*** PAGE TEXT Section Begins ***

Opinion: Every time I think the inflation discourse can’t get dumber, I’m proven wrong
By Catherine Rampell
Corporate greed. The cancellation of an oil pipeline that didn’t yet exist. A secret plot to cancel Halloween.
Every time I think the inflation discourse can’t get dumber, I’m proven wrong.
To be fair: The forces behind inflation, like many economic problems, are complicated. Economists can’t fully explain what determines current pricing behavior and inflation expectations in the real world, much less precisely predict where prices will land in a few months. New waves in the pandemic aren’t helping, either.
Most inflation predictions that top forecasters made in the spring turned out to be much too low. Elite academic economists, when surveyed about the risks of prolonged inflation, candidly acknowledge a lot of uncertainty.
All of which means there’s a lot of room for reasonable error on this issue, even among experts. But lately partisan factions have concocted new, unreasonable sources of error, too. Some of this rhetoric has been impressively creative; it’s basically like inflation fan fiction.
The left, for instance, has been demagoguing about how “corporate greed” is responsible for high inflation — implying that corporations have only just remembered they’re supposed to be greedy after having been very altruistic for several decades, and especially last year. (Inflation was super-low by historical standards in early 2020.)
The right, meanwhile, has been spinning its own increasingly ludicrous tall tales about inflation. That’s because Republicans see high inflation as valuable political fodder heading into the midterms.
“This is a gold mine for us,” as Sen. Rick Scott (R-Fla.) recently put it.
As Scott presumably knows, presidents have extremely limited power to affect prices, especially prices set by global markets (as is the case for, say, oil). But voters don’t really understand this, and many are eager to blame the president whenever they’re unhappy about the rising costs for gas or groceries. The GOP has decided it should take advantage. Strategists are working overtime to exploit voters’ economic ignorance by proposing ways that Democrats might have swelled prices.

*** PAGE TEXT Section Ends ***
*** RECORDED DATA Section Begins ***

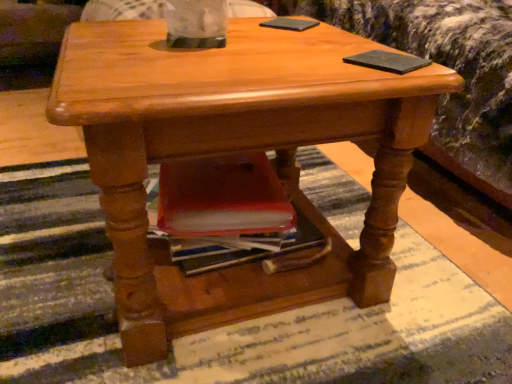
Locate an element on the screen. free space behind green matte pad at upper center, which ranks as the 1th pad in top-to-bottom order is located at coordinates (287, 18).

*** RECORDED DATA Section Ends ***
*** RECORDED DATA Section Begins ***

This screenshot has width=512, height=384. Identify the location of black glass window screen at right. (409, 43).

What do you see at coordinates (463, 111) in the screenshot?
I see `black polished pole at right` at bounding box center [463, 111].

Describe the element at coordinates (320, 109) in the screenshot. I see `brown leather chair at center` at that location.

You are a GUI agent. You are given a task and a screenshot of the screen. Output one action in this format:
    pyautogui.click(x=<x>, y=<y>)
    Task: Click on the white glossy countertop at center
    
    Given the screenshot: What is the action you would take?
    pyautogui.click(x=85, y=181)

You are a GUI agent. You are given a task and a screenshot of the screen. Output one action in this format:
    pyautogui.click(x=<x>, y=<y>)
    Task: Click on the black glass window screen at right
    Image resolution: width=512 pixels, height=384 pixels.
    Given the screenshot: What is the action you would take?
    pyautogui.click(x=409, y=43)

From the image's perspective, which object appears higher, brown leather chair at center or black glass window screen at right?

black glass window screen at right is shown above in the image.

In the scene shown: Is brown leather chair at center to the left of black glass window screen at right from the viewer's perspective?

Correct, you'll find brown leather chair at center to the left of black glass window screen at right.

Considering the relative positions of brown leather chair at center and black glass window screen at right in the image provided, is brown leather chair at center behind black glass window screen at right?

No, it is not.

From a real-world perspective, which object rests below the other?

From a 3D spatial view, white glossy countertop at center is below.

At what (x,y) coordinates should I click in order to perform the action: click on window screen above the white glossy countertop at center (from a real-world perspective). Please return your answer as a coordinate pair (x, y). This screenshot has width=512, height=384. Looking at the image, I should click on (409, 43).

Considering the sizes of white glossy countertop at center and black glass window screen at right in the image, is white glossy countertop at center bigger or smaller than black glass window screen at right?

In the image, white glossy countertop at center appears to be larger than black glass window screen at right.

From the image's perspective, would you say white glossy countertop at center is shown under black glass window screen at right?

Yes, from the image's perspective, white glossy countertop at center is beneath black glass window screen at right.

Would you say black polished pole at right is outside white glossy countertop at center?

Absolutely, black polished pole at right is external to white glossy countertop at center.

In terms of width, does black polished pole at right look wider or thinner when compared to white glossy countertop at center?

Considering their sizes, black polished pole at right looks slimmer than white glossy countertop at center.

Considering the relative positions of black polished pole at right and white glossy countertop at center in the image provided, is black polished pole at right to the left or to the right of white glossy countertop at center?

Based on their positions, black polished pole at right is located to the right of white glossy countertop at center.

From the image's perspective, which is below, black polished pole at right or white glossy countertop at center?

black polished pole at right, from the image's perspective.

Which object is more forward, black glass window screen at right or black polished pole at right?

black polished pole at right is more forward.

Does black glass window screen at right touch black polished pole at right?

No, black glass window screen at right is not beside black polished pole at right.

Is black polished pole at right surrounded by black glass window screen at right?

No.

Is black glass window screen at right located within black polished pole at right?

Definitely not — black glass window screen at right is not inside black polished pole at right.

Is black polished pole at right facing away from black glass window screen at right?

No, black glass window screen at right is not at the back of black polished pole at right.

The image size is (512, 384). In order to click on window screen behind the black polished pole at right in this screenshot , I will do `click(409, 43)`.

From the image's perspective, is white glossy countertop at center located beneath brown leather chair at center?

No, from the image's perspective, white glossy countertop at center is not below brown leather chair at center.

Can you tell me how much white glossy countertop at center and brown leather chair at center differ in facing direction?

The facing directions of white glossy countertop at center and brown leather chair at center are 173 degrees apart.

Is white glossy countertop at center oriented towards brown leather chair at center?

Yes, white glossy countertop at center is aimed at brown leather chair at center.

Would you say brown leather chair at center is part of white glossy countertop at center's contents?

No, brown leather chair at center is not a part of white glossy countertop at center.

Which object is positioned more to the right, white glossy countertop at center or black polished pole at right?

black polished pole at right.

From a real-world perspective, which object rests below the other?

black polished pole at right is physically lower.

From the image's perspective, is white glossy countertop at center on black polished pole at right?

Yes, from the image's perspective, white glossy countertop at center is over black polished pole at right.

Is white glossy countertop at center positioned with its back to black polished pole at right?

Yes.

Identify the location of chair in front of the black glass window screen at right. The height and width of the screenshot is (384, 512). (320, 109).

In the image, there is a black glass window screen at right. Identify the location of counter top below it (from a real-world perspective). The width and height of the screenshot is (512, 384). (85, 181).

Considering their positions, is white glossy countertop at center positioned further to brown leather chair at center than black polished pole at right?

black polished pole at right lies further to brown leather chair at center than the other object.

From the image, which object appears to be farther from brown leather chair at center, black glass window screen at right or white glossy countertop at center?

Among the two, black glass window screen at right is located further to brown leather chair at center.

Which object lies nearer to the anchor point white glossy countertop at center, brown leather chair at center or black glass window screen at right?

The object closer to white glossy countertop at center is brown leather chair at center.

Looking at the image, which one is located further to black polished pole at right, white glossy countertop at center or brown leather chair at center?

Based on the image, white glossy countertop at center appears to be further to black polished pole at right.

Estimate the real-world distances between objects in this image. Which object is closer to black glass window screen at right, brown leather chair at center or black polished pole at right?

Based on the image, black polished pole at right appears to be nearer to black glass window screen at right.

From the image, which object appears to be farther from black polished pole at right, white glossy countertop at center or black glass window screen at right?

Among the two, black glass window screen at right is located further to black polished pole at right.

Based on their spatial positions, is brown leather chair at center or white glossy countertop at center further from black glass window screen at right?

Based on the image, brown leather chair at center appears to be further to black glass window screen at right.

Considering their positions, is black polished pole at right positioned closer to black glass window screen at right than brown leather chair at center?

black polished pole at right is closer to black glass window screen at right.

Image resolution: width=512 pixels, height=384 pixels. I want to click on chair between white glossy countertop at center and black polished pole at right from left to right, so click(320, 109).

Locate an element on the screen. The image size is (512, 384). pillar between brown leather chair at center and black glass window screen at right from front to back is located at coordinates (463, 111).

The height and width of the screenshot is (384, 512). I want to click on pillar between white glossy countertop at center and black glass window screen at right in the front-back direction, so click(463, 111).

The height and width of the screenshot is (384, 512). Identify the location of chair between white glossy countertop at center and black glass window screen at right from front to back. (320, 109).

*** RECORDED DATA Section Ends ***

■ WHAT YOU ARE ASKED TO DO ■
Answer these about the opinion piece on inflation:
1. How did most of the inflation predictions that top forecasters made in the spring turn out?
2. How was inflation in early 2020 described by historical standards?
3. Which senator said, "This is a gold mine for us"?
The material above stands apart from the opinion piece on inflation.

■ REPLY TO THE EXERCISE ■
1. Much too low.
2. Super-low.
3. Sen. Rick Scott (R-Fla.).